La Cour de justice de l’Union européenne, septième chambre, a rendu le 23 mars 2023 une décision portant sur l’exonération des droits d’accise harmonisés. Le litige trouve son origine dans une réglementation nationale subordonnant le bénéfice d’une exonération fiscale au placement de l’alcool sous un régime de suspension. Une institution requérante a engagé un recours en manquement, estimant que cette exigence constituait une entrave disproportionnée à l’exercice d’un droit fondamental des opérateurs. L’État membre défendeur a justifié cette mesure par la nécessité de prévenir la fraude, affirmant que le système était plus efficace qu’un mécanisme de remboursement. La question posée était de savoir si le droit de l’Union impose aux États de prévoir un système parallèle de remboursement pour garantir l’exonération.

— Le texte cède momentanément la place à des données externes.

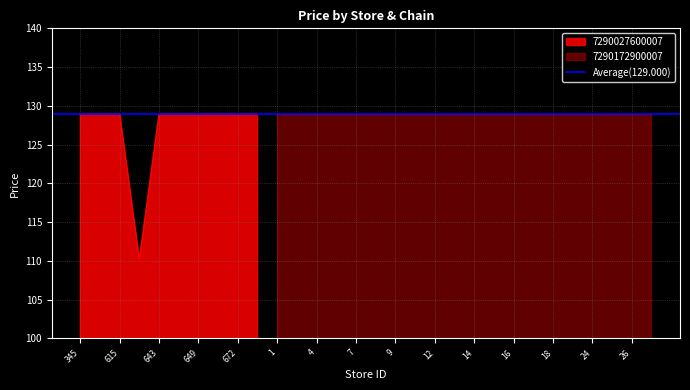

How many points are lower than both their immediate neighbors (excluding endpoints)?

1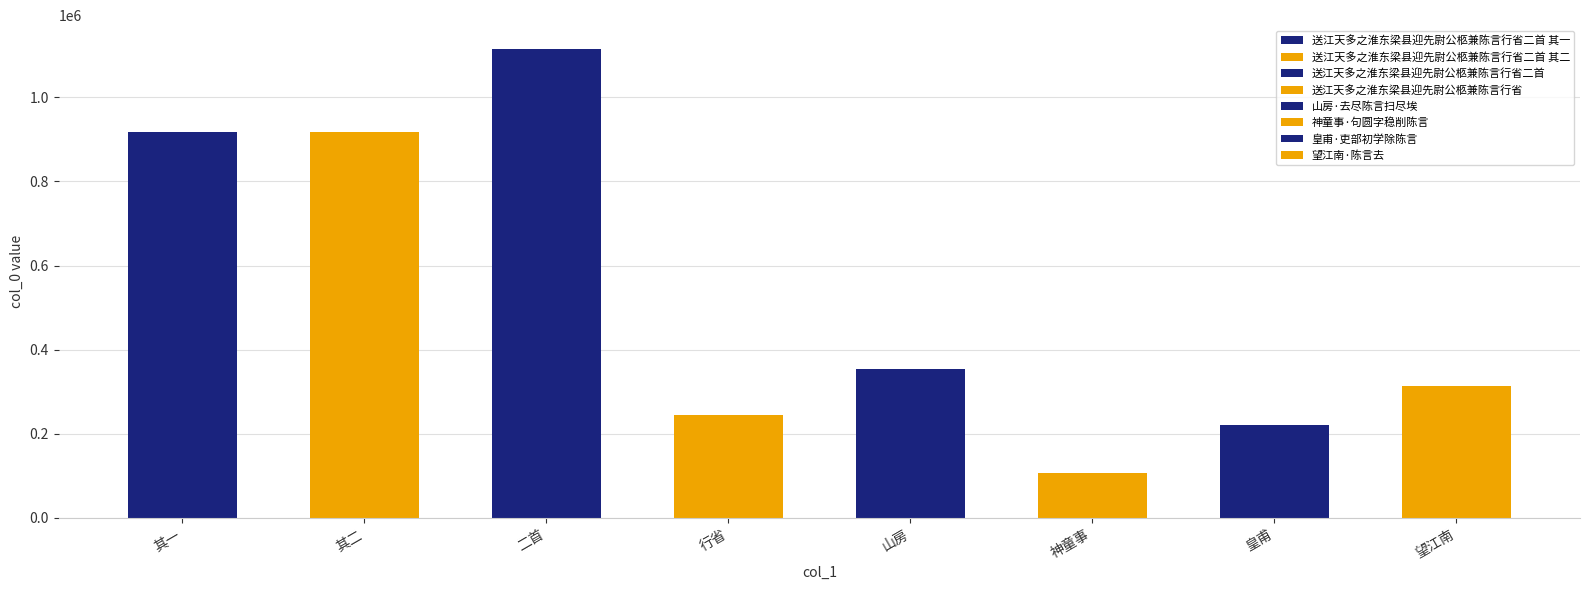

What is the difference between the second highest and second lowest values?

698461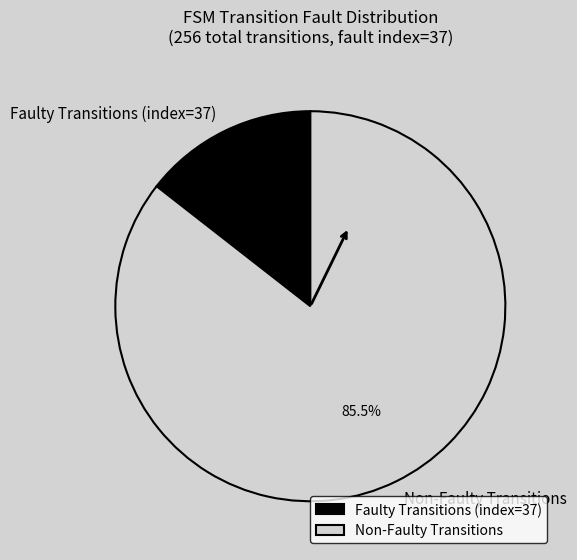

Combined, what portion of the pie is Non-Faulty Transitions and Faulty Transitions (index=37)?

100.0%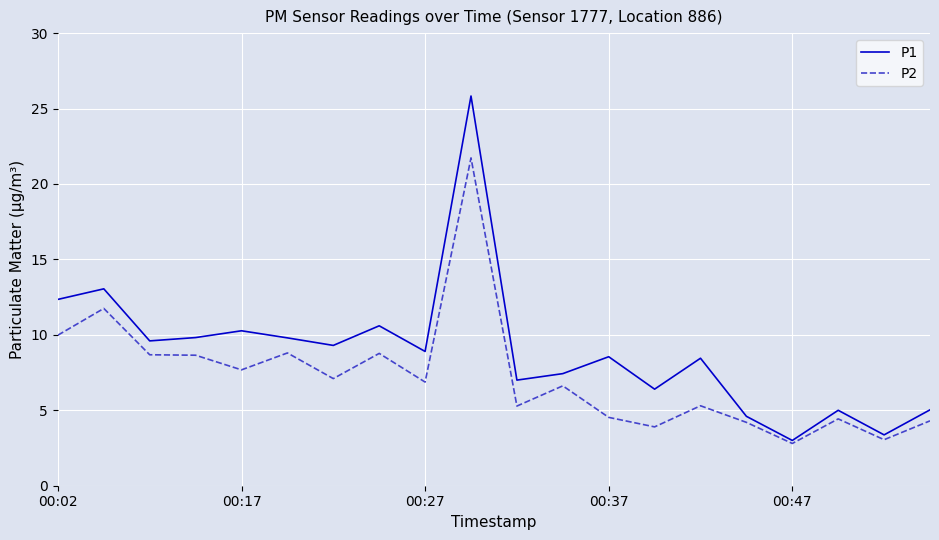

Which series has the largest total across all categories?

P1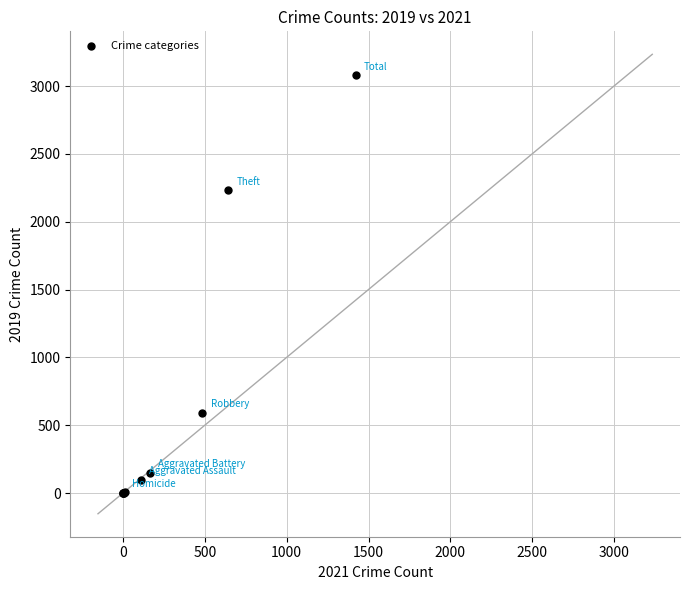

What Y value in the scatter plot is closest to 1540?

2230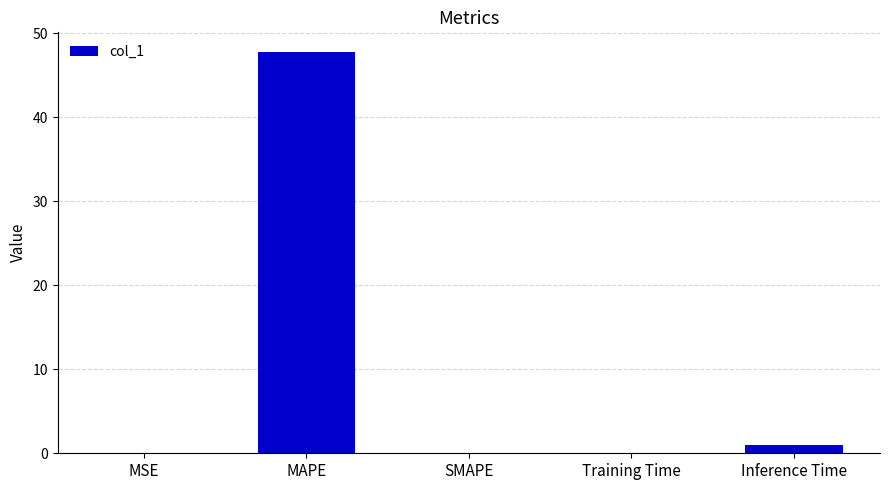

At which label is the value closest to 23?

Inference Time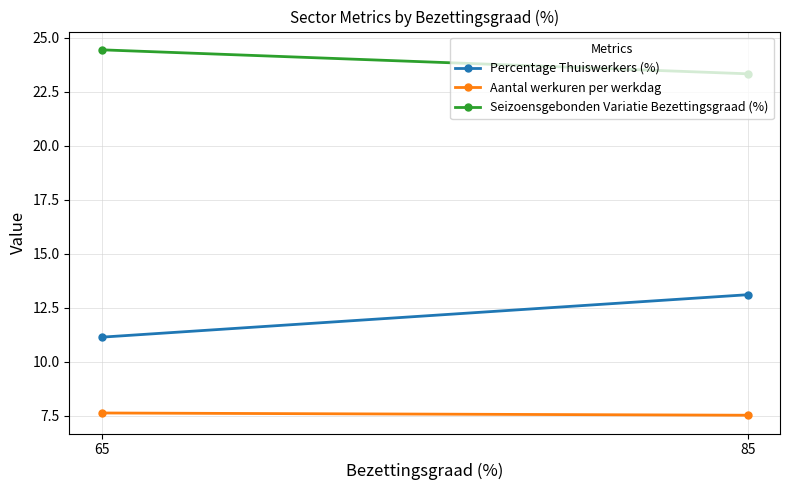

Which has a higher value, 65 or 85?

85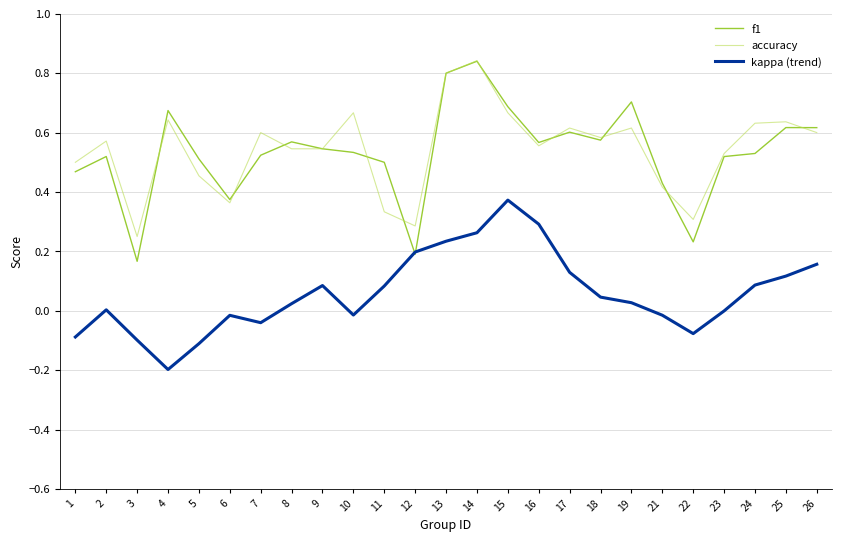

At 3, list the series in order from smallest to largest.

kappa (trend), f1, accuracy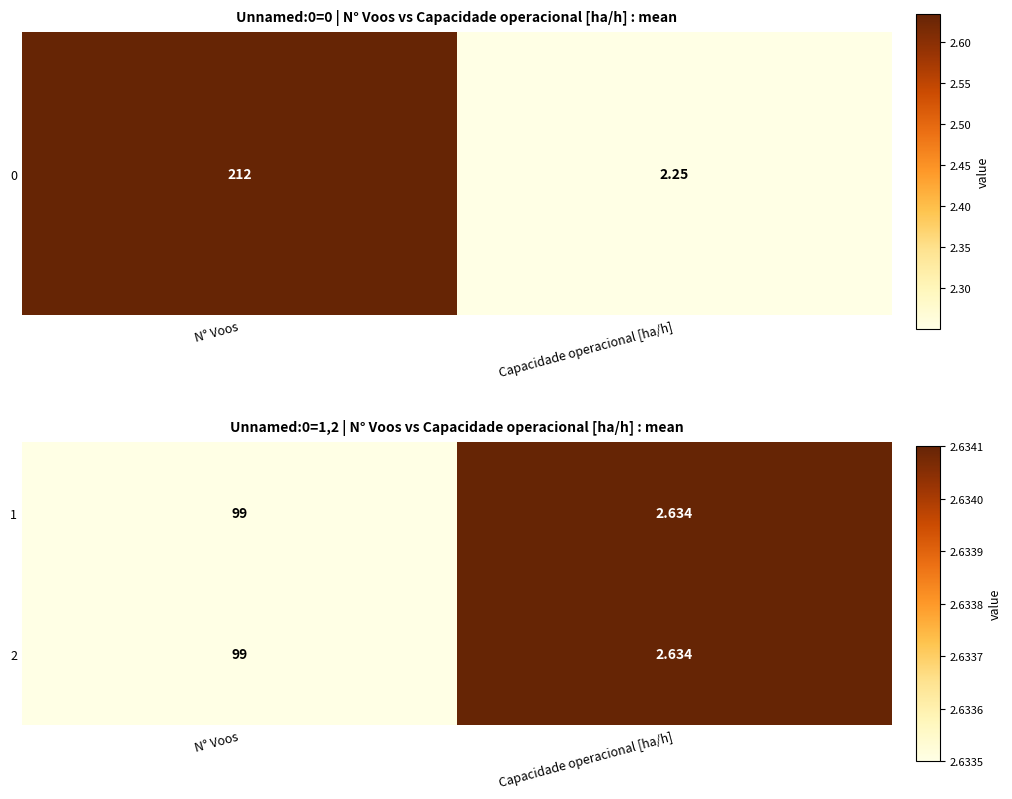

How many data points in 2 are less than 99?

1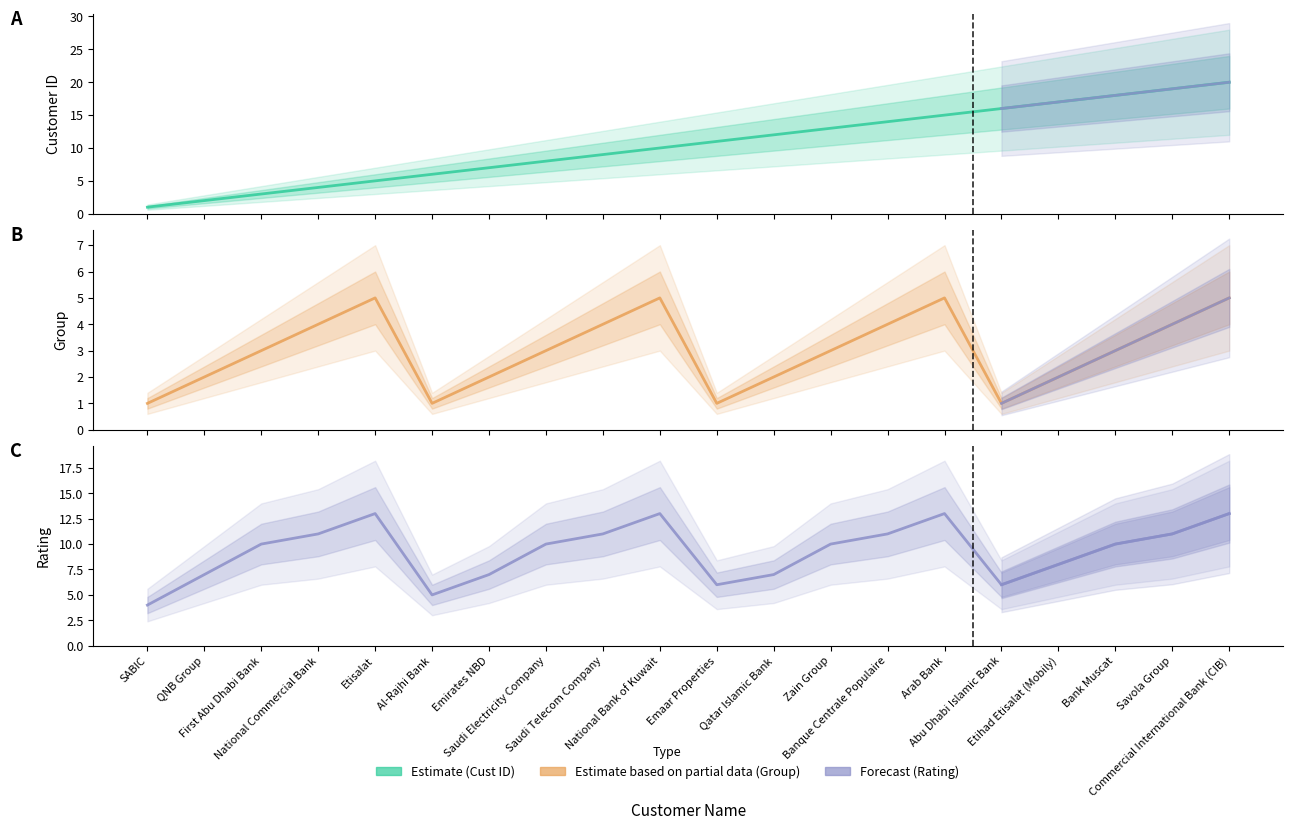

What is the value of the Rating point at the 3rd from the left?

10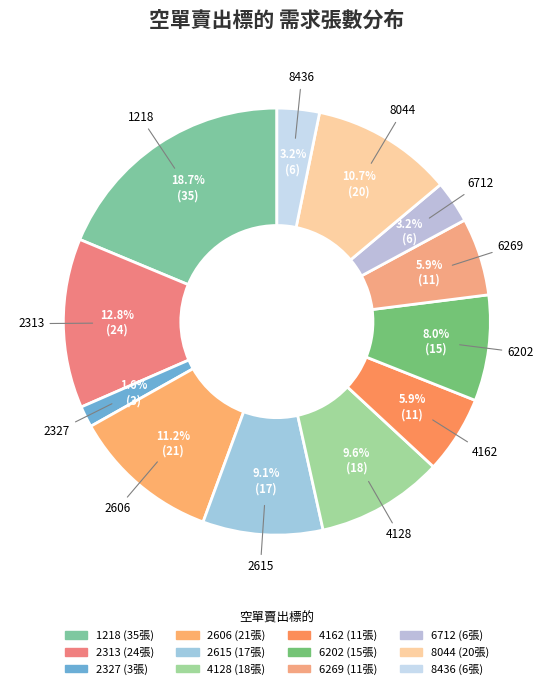

Which has a higher value, 4162 or 2327?

4162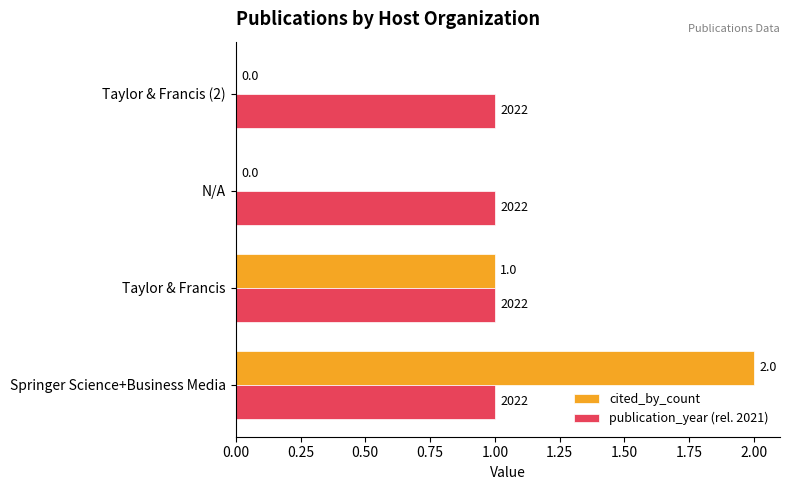

Is it true that publication_year (rel. 2021) equals 1 at Taylor & Francis?

True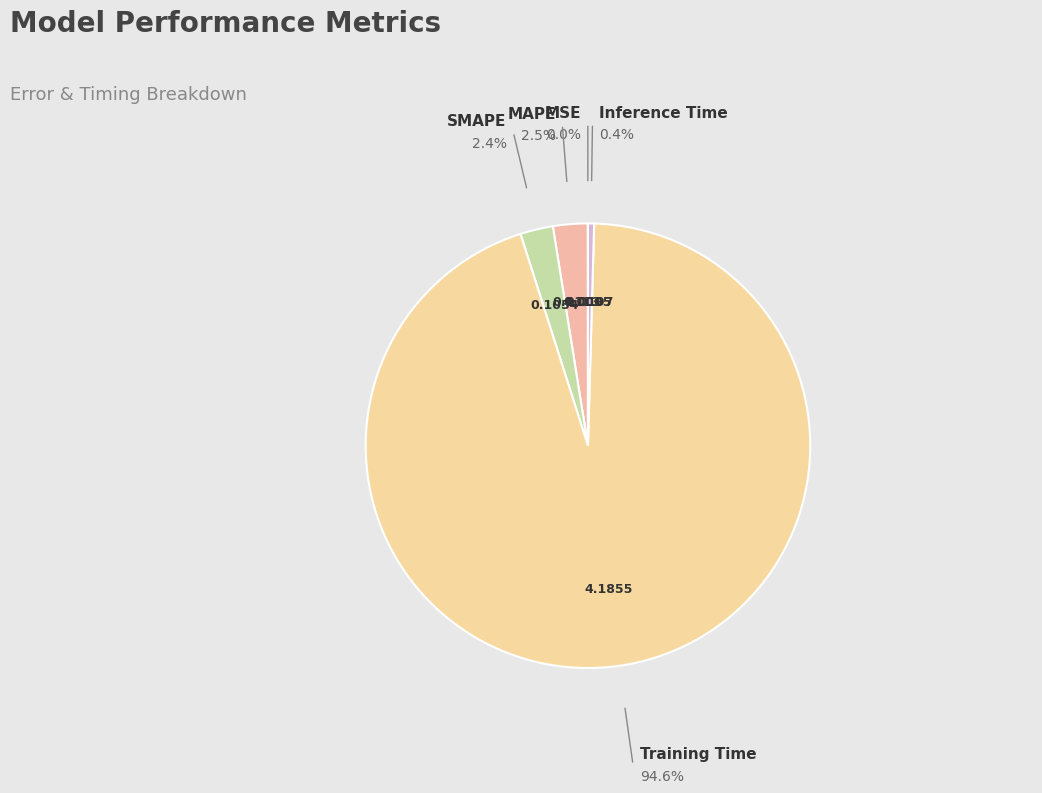

Which category has the biggest portion of the pie?

Training Time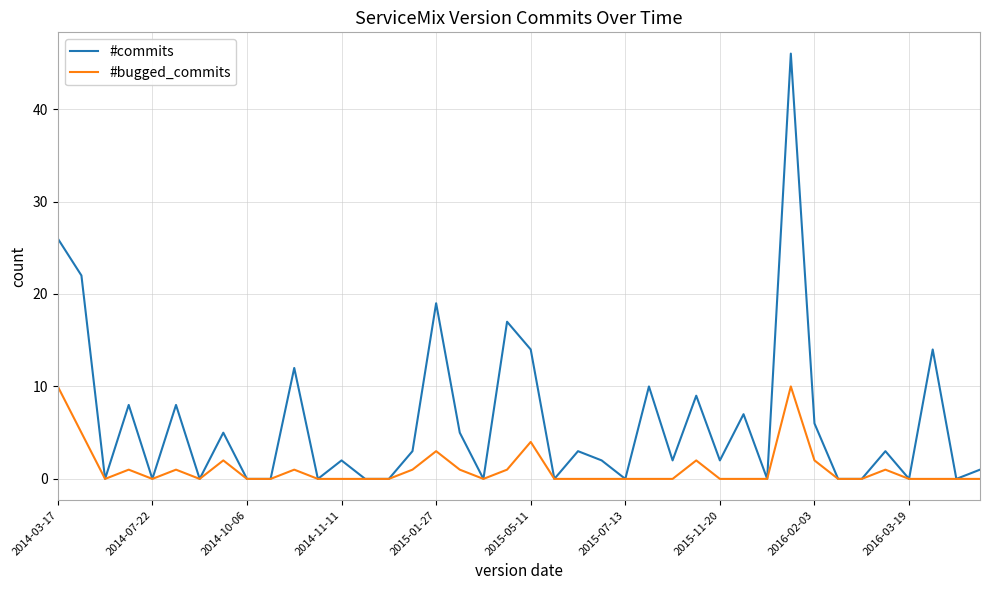

List the series in order of their peak value, highest first.

#commits, #bugged_commits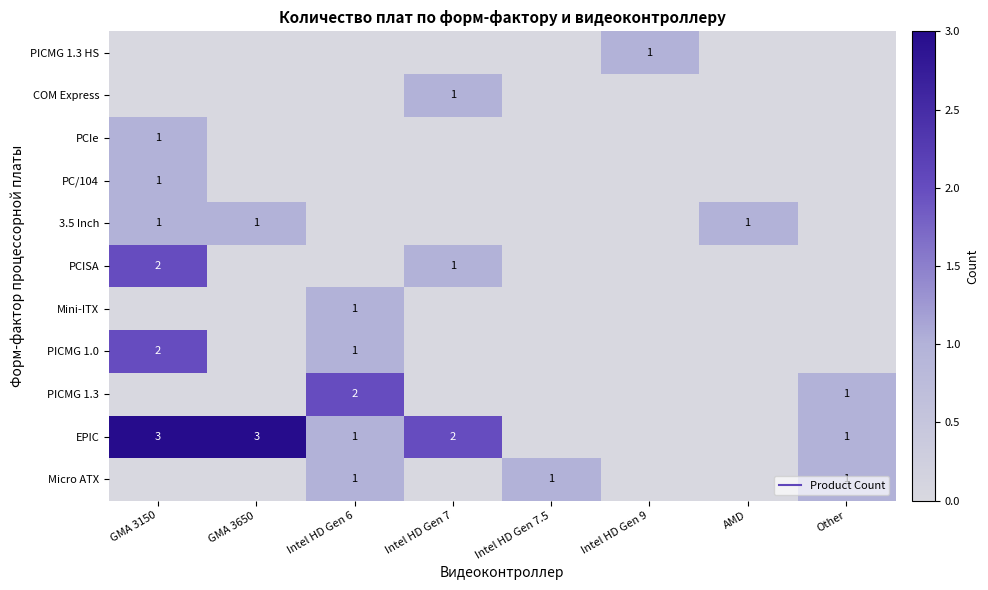

What is the maximum value shown in the chart?

3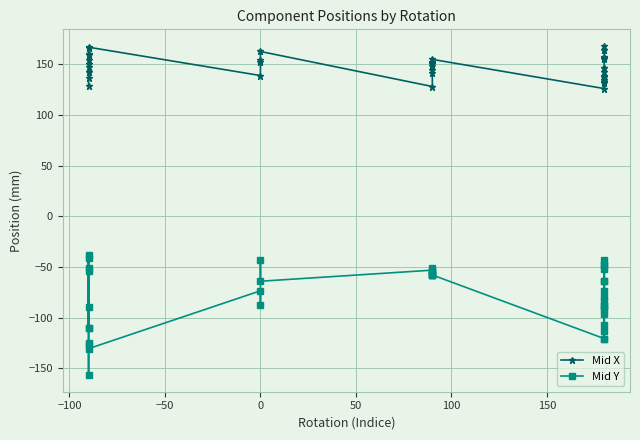

True or false: Mid X and Mid Y cross at least once.

False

La juridiction rejette le recours en précisant que le remboursement demeure une simple faculté dont la mise en œuvre relève de la discrétion nationale. L’analyse de cette solution invite à considérer l’étendue de l’autonomie des États avant d’évaluer la validité de leurs mesures au regard de la proportionnalité.
I. La reconnaissance de l’autonomie nationale dans le choix des modalités d’exonération
A. L’interprétation facultative du mécanisme de remboursement des droits
L’article concerné prévoit que les États membres « peuvent » donner effet aux mesures d’exonération par un remboursement de l’accise déjà acquittée par l’opérateur économique. Le terme employé par le législateur européen indique clairement l’absence d’obligation stricte quant à l’établissement d’une telle procédure au sein du droit national. La juridiction confirme que le contexte et les objectifs de la directive corroborent cette lecture, laissant ainsi une marge d’appréciation aux autorités compétentes. Si « l’exonération des produits visés… constitue le principe », les modalités de sa mise en œuvre demeurent dépendantes des choix organisationnels opérés par chaque gouvernement. Toutefois, l’exercice de cette compétence ne doit pas aboutir à remettre en cause le caractère inconditionnel de l’obligation d’exonération prévue par le texte.
B. La légitimité du recours exclusif au régime de suspension
Le régime de suspension est considéré comme un instrument approprié pour « assurer l’application correcte et directe de l’exonération » tout en luttant contre l’évasion. L’institution requérante n’a pas démontré que cette exigence technique vidait de sa substance le droit à l’exonération dont bénéficient les producteurs de médicaments. Cette condition est de nature à contribuer à la réalisation de l’objectif de prévention des abus sans remettre en cause l’obligation d’exonération inconditionnelle. La décision souligne la validité intrinsèque de cette procédure, laquelle permet une surveillance rigoureuse des mouvements de marchandises sensibles sur le territoire de l’Union. L’acceptation de ces modalités administratives conduit alors à s’interroger sur la réalité des contraintes économiques réelles pesant sur les opérateurs de ce secteur.
II. La validation de la mesure nationale au regard de l’exigence de proportionnalité
A. L’échec de la démonstration d’une charge excessive pour les importateurs
Le principe de proportionnalité exige que les inconvénients causés par une mesure étatique ne soient pas démesurés par rapport aux buts légitimes poursuivis. L’institution requérante affirmait que l’obligation de recourir à un entrepôt fiscal engendrait des coûts supplémentaires grevant lourdement la compétitivité des entreprises importatrices. Cependant, elle n’a fourni aucun élément probant permettant d’étayer cette allégation, se limitant à des affirmations générales dépourvues de toute valeur de preuve. Or, la Cour rappelle qu’il incombe à la partie poursuivante d’apporter des éléments concrets « sans pouvoir se fonder sur une présomption quelconque ». L’absence de preuves matérielles concernant les frais d’accès aux infrastructures fiscales empêche la juridiction de constater une violation manifeste des principes fondamentaux.
B. La primauté de l’objectif de sécurisation des recettes fiscales
Un mécanisme de remboursement peut également impliquer des coûts importants de trésorerie pour les opérateurs, rendant la comparaison entre les deux systèmes particulièrement délicate. En l’absence de preuve d’une solution alternative moins contraignante, la juridiction valide le choix de l’État membre de privilégier la suspension des droits. L’objectif de lutte contre la fraude autorise les autorités nationales à fixer des conditions strictes tant qu’elles ne s’avèrent pas manifestement inappropriées. Cette jurisprudence réaffirme ainsi l’équilibre nécessaire entre la facilitation du commerce intracommunautaire et la protection indispensable des intérêts financiers des différentes structures étatiques. Ainsi, la mesure nationale est jugée conforme au droit de l’Union car elle préserve l’efficacité du contrôle fiscal sans entraver excessivement l’activité.